Я до сих пор так и не узнал, в чем дело, поэтому надеялся на возвращение Хамзы.
– Вы могли бы нанять Лайачи временно, – уговаривал Осман.
Против такого предложения я не возражал. Заручившись моим согласием, Осман повел Лайачи в сад.
В битве за расположение маленького Тимура Зохра одержала победу. И отныне мой сынишка передвигался по дому на закорках у Зохры. Едва только он видел Фатиму, принимался шипеть как змея в высокой траве. Когда я сделал ему замечание, он сказал: Зохра его научила. Тимур вытащил упаковку конфет и развернул все, до единой. Набив конфетами рот, он одним махом, давясь, проглотил их.
В тот же день во дворике при кухне я разыскал Зохру. Именно там заклинатели, проводившие обряд изгнания джиннов, зарезали жертвенного козла. По их словам, это место было центром, душой дома. Я собирался отчитать Зохру за то, что та снова дала Тимуру конфеты, но не успел – она показала на пол.
Я увидел намалеванные мелом каракули.
– Чья это работа, Арианы? – спросил я.
Зохра нахмурилась, прищурив глаза.
– Это дело рук не ребенка, – сказала она, – это…
– Джинны?
Зохра побледнела от ужаса. Крутанувшись вокруг себя, она поцеловала свою руку, коснулась ею ближайшей стены и забормотала молитву.
– Никогда не произносите это слово вслух, – вполголоса упрекнула она меня.
Однажды в конце октября, вечером, я предавался мечтаниям: я будто бы сижу в тени посреди великолепного дворика, в котором прогуливаются павлины. Из фонтана, выложенного изысканной мозаикой, устремляется поток воды, вечерний воздух напоен ароматом цветущих азалий. В дальнем конце рияда13 стоит беседка, на террасе перед ней – струнный квартет: вот-вот польется музыка. Прикрывая глаза от солнца, я огляделся и понял: я у себя, в Доме Калифа, а того, что намечтал, нет и в помине.
Весь следующий день фантазия преследовала меня. Я представлял снова и снова, пока сам себя не убедил: когда-то волшебный двор с павлинами в самом деле существует – в дальней части территории, за теннисным кортом. Любителей тенниса среди нас не было, поэтому я поручил одному из сторожей привести того самого каменщика, который выкладывал в доме камин.

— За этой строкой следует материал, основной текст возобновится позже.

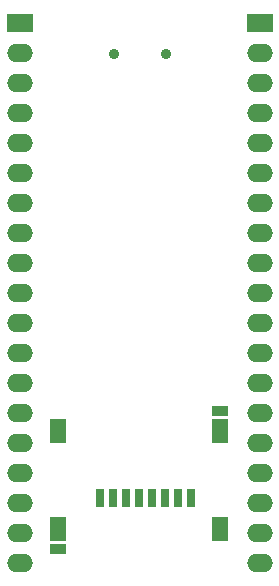
<source format=gbs>
G04 #@! TF.FileFunction,Soldermask,Bot*
%FSLAX46Y46*%
G04 Gerber Fmt 4.6, Leading zero omitted, Abs format (unit mm)*
G04 Created by KiCad (PCBNEW 0.201509300352+6225~30~ubuntu15.04.1-product) date Thu 01 Oct 2015 02:18:51 AM PDT*
%MOMM*%
G01*
G04 APERTURE LIST*
%ADD10C,0.100000*%
%ADD11R,0.797560X1.498600*%
%ADD12R,1.447800X0.899160*%
%ADD13R,1.470000X2.070000*%
%ADD14C,0.899160*%
%ADD15R,2.199640X1.524000*%
%ADD16O,2.199640X1.524000*%
G04 APERTURE END LIST*
D10*
D11*
X141424660Y-139268200D03*
X142524480Y-139268200D03*
X143624300Y-139268200D03*
X144724120Y-139268200D03*
X145823940Y-139268200D03*
X146923760Y-139268200D03*
X148023580Y-139268200D03*
X149123400Y-139268200D03*
D12*
X137850880Y-143565880D03*
X151597360Y-131866640D03*
D13*
X151599120Y-133568360D03*
X151599120Y-141868360D03*
X137849120Y-141868360D03*
X137849120Y-133568360D03*
D14*
X146977100Y-101701600D03*
X142580360Y-101701600D03*
D15*
X154940000Y-99060000D03*
D16*
X154940000Y-101600000D03*
X154940000Y-104140000D03*
X154940000Y-106680000D03*
X154940000Y-109220000D03*
X154940000Y-111760000D03*
X154940000Y-114300000D03*
X154940000Y-116840000D03*
X154940000Y-119380000D03*
X154940000Y-121920000D03*
X154940000Y-124460000D03*
X154940000Y-127000000D03*
X154940000Y-129540000D03*
X154940000Y-132080000D03*
X154940000Y-134620000D03*
X154940000Y-137160000D03*
X154940000Y-139700000D03*
X154940000Y-142240000D03*
X154940000Y-144780000D03*
D15*
X134620000Y-99060000D03*
D16*
X134620000Y-101600000D03*
X134620000Y-104140000D03*
X134620000Y-106680000D03*
X134620000Y-109220000D03*
X134620000Y-111760000D03*
X134620000Y-114300000D03*
X134620000Y-116840000D03*
X134620000Y-119380000D03*
X134620000Y-121920000D03*
X134620000Y-124460000D03*
X134620000Y-127000000D03*
X134620000Y-129540000D03*
X134620000Y-132080000D03*
X134620000Y-134620000D03*
X134620000Y-137160000D03*
X134620000Y-139700000D03*
X134620000Y-142240000D03*
X134620000Y-144780000D03*
M02*

</source>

Вечером в десять часов каменщик прибыл, во все том же темно-синем халате. Подавшись вперед в полупоклоне, он схватил мою правую руку и пробормотал айят из Корана.
– Всевышний снова свел наши пути, – сказал он.
Я поведал ему о своих мечтах: о павлинах и беседке с музыкантами. Каменщик снял очки и запустил руку в седую бороду, расчесывая ее: его познаний во французском не хватало, чтобы проникнуться величием моего замысла.
Пришлось крикнуть в темноту, призывая на помощь сторожей.
На зов откликнулся Лайачи, брат Османа, все в той же ярко-зеленой джеллабе. Я попросил его перевести мои слова на арабский. Но, едва завидев каменщика, Лайачи побагровел от ярости.
Я старался говорить как можно проще: мне нужен просторный дворик с нишами вроде гротов по обе стороны, а по центру – сад.
Лайачи начал переводить, но на полуслове запнулся. С ним творилось что-то неладное: он вдруг затрясся, его лица перекосило.
Я спросил, что случилось. Но он не ответил.
Не успел я и глазом моргнуть, как Лайачи с криками двинулся на каменщика. Тот вжался в кресло, как будто на него вот-вот прыгнет хищный зверь.
Я пытался урезонить Лайачи: каменщик нам друг, он гость в нашем доме. Но Лайачи размахивал руками как саблями, изрыгая проклятия.
Время словно замедлилось.
Лайачи засунул пальцы себе в рот и стал за что-то дергать. Не понимая, что происходит, я подошел ближе. И увидел, что Лайачи осторожно вытащил вставную челюсть: сначала верхний ряд зубов, затем нижний. К моему ужасу, он бросился на каменщика, кусая и щипая его челюстью до крови.